Trustworthy Equipment Monitoring via Cascaded Anomaly Detection and Thermal Localization
Sungwoo Kang
TL;DR
The paper tackles trustworthy equipment monitoring by challenging the default of multimodal fusion when modality informativeness is asymmetric. It proposes a cascaded architecture in which a Random Forest detector operates on engineered statistical features from sensor time-series, followed by a CNN with spatial attention for post-detection thermal localization. An explainability pipeline combining TreeSHAP, temporal and spatial attention visualizations, and gate-weight analysis reveals a modality bias in fusion models and provides actionable auditing tools. Across 13,121 real-world samples, the cascaded approach with stage-specific roles significantly outperforms LSTM and end-to-end fusion, achieving 94.66% F1 and 99.61% AUROC for detection, while enabling interpretable localization that supports trust and regulatory compliance. These findings advocate for architecture design that respects modality roles and emphasize XAI-driven diagnostics to guide industrial deployment and transferability.
Abstract
Predictive maintenance demands both accurate anomaly detection and interpretable explanations. We demonstrate that naive multimodal fusion of sensor time-series and thermal imagery can degrade performance, and instead propose a cascaded, hybrid architecture. Our approach utilizes Random Forest on statistical sensor features for detection ($94.66\%$ F1), triggering a CNN with spatial attention for thermal fault localization only post-detection. Rigorous analysis reveals that statistical feature-based detection significantly outperforms both LSTM ($89.57\%$ F1) and end-to-end fusion ($84.79\%$ F1) at typical industrial noise levels.
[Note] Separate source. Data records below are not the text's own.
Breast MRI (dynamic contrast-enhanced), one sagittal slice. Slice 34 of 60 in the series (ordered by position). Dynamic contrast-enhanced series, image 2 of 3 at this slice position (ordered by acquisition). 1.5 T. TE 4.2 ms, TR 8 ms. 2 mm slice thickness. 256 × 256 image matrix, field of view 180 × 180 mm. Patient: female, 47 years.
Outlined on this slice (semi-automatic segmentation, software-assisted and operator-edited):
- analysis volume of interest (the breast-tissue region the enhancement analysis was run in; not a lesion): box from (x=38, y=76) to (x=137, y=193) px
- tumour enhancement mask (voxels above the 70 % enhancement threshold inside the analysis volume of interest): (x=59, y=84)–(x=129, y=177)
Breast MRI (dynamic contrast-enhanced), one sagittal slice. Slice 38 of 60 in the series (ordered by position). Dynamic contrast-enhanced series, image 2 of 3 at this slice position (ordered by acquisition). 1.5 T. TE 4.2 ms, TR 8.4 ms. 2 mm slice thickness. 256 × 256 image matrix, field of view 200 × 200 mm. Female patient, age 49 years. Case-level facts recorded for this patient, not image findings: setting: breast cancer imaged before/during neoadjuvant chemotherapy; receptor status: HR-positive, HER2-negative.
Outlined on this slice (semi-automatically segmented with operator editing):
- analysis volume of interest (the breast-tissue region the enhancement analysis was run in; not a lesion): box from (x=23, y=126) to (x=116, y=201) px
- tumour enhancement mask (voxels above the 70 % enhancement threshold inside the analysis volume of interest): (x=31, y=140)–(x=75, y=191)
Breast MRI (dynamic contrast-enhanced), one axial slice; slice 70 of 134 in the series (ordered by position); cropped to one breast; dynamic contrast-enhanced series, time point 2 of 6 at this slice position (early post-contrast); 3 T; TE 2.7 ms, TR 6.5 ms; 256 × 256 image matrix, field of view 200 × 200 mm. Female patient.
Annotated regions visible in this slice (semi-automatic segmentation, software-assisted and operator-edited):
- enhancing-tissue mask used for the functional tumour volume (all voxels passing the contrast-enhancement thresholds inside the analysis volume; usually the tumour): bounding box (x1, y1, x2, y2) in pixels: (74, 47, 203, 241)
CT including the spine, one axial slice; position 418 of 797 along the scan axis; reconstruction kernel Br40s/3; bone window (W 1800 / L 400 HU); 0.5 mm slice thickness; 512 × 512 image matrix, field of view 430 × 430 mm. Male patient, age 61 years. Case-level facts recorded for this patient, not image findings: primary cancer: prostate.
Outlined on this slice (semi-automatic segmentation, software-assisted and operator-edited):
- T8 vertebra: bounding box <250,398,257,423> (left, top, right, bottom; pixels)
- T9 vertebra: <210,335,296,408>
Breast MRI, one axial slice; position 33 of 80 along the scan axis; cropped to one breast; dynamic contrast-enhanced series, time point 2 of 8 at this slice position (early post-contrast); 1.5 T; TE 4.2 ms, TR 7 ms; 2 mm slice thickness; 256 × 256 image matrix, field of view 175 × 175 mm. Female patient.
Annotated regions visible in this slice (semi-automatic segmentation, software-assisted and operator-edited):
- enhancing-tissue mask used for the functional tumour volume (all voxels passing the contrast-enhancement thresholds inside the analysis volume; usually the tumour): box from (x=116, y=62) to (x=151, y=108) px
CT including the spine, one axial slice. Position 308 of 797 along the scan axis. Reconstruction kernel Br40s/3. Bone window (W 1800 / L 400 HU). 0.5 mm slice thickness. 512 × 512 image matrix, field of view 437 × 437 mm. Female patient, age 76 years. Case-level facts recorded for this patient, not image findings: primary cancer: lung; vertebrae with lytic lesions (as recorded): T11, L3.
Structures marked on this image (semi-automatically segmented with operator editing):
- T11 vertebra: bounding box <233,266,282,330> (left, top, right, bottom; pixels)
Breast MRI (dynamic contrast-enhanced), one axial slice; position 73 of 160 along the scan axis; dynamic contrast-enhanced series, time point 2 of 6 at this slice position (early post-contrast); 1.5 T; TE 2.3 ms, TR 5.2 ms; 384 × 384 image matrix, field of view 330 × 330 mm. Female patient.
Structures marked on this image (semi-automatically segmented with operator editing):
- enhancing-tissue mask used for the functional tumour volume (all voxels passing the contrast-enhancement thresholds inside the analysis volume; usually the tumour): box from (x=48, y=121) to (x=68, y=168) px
However, we identify a critical noise crossover phenomenon: while Random Forest excels at low noise, deep learning approaches demonstrate superior resilience at high noise ($σ> 0.3$). Additionally, we introduce an explainability pipeline integrating TreeSHAP and attention heatmaps to diagnose "modality bias," where fusion models irrationally favor weaker thermal inputs. Validated on 13,121 real-world samples from automated transport systems, this work provides evidence-based guidelines for model selection, proving that traditional machine learning often surpasses complex deep learning for industrial monitoring while offering superior interpretability.